Sometimes a good idea is really a good idea. And so it is that Habib Koite and Eric Bibb got together for this release.
Eric Bibb is an American blues singer/songwriter who is proficient on both the guitar and banjo. Habib Koite is also a singer/songwriter and guitarist but he is from West Africa and his rhythms and styles reflect that continent. They have now combined their talents to create a unique blend of blues, world music, and even a little gospel that fuses their very different origins and styles.
They wisely kept it simple on Brothers in Bamako. The only other constant in addition to their vocals and instruments is percussionist Mamadou Kone. They added background vocals to one track and a pedal steel guitar to another, but that’s it.
They also wrote singularly or in tandem, 11 of the 13 tracks. The two covers, which close the album, serve as bookends for their approach. The old blues song, “Goin’ Down the Road Feelin’ Bad,” is about as close as they come to a traditional sound. On the other hand, their cover of Bob Dylan’s “Blowin’ in the Wind” takes the song to places it has rarely, if ever, traveled.

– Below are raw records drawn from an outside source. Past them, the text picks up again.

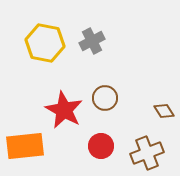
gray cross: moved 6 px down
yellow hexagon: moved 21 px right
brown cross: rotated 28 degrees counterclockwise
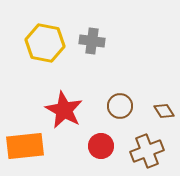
gray cross: rotated 35 degrees clockwise
brown circle: moved 15 px right, 8 px down
brown cross: moved 2 px up
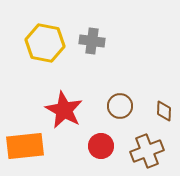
brown diamond: rotated 35 degrees clockwise
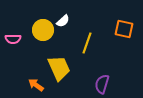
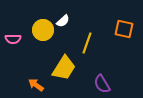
yellow trapezoid: moved 5 px right; rotated 56 degrees clockwise
purple semicircle: rotated 48 degrees counterclockwise
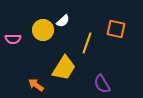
orange square: moved 8 px left
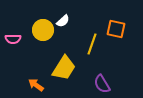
yellow line: moved 5 px right, 1 px down
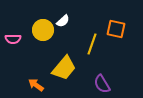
yellow trapezoid: rotated 8 degrees clockwise
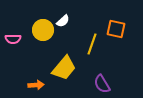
orange arrow: rotated 140 degrees clockwise
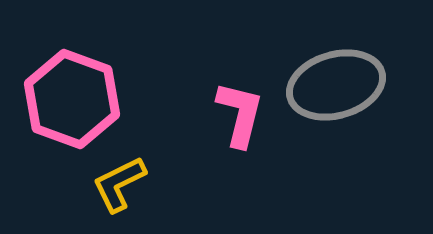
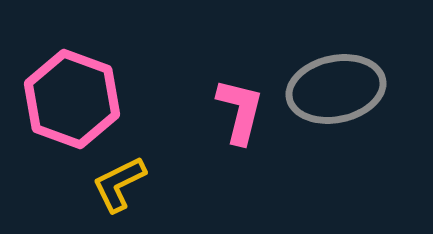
gray ellipse: moved 4 px down; rotated 4 degrees clockwise
pink L-shape: moved 3 px up
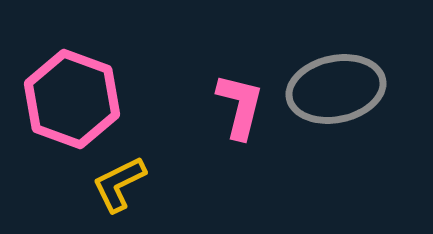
pink L-shape: moved 5 px up
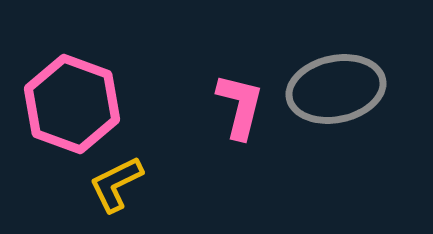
pink hexagon: moved 5 px down
yellow L-shape: moved 3 px left
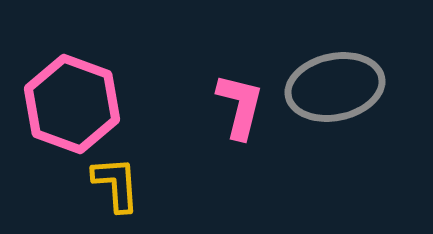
gray ellipse: moved 1 px left, 2 px up
yellow L-shape: rotated 112 degrees clockwise
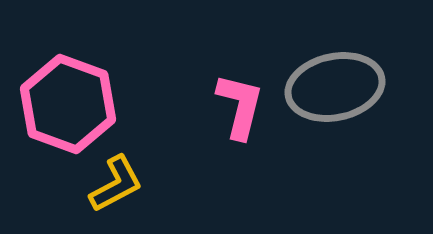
pink hexagon: moved 4 px left
yellow L-shape: rotated 66 degrees clockwise
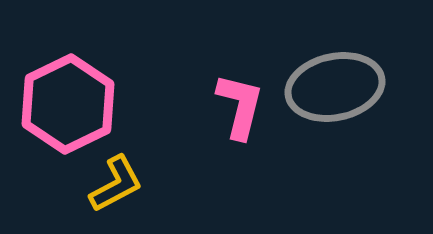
pink hexagon: rotated 14 degrees clockwise
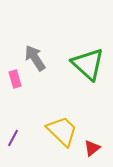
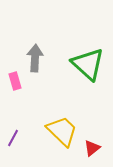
gray arrow: rotated 36 degrees clockwise
pink rectangle: moved 2 px down
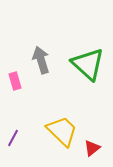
gray arrow: moved 6 px right, 2 px down; rotated 20 degrees counterclockwise
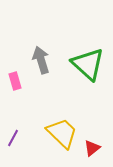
yellow trapezoid: moved 2 px down
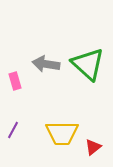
gray arrow: moved 5 px right, 4 px down; rotated 64 degrees counterclockwise
yellow trapezoid: rotated 136 degrees clockwise
purple line: moved 8 px up
red triangle: moved 1 px right, 1 px up
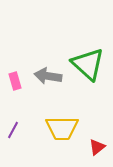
gray arrow: moved 2 px right, 12 px down
yellow trapezoid: moved 5 px up
red triangle: moved 4 px right
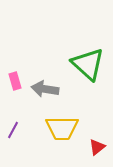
gray arrow: moved 3 px left, 13 px down
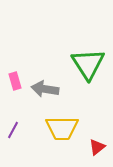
green triangle: rotated 15 degrees clockwise
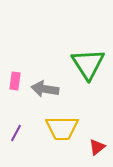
pink rectangle: rotated 24 degrees clockwise
purple line: moved 3 px right, 3 px down
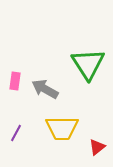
gray arrow: rotated 20 degrees clockwise
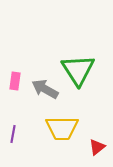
green triangle: moved 10 px left, 6 px down
purple line: moved 3 px left, 1 px down; rotated 18 degrees counterclockwise
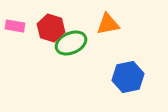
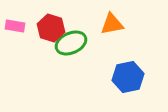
orange triangle: moved 4 px right
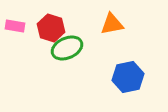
green ellipse: moved 4 px left, 5 px down
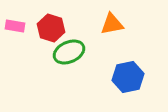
green ellipse: moved 2 px right, 4 px down
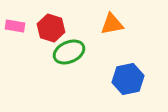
blue hexagon: moved 2 px down
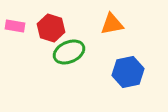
blue hexagon: moved 7 px up
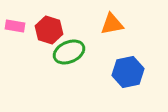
red hexagon: moved 2 px left, 2 px down
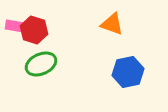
orange triangle: rotated 30 degrees clockwise
red hexagon: moved 15 px left
green ellipse: moved 28 px left, 12 px down
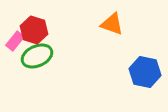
pink rectangle: moved 15 px down; rotated 60 degrees counterclockwise
green ellipse: moved 4 px left, 8 px up
blue hexagon: moved 17 px right; rotated 24 degrees clockwise
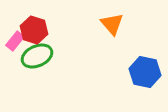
orange triangle: rotated 30 degrees clockwise
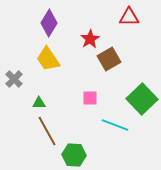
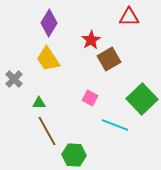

Bibb’s vocal, Koite’s rhythms, and the blending of Olli Haavisto’s pedal steel into the mix creates an intriguing and memorable performance.
One other interesting and poignant track, “On My Way to Bamako,” sees Bibb sharing his feelings about his first visit to Mali. Koite returns the favor with his “L.A.” Also, “We Don’t Care” has some bite as they tackle the mining problems of West Africa.
Bibb and Koite have united to forge a fusion of not only two distinct musical styles and forms but of two cultures as well. Brothers in Bamako may not appeal to everyone but if you are in the mood for something a little different and want to take a chance, then this is an album for you.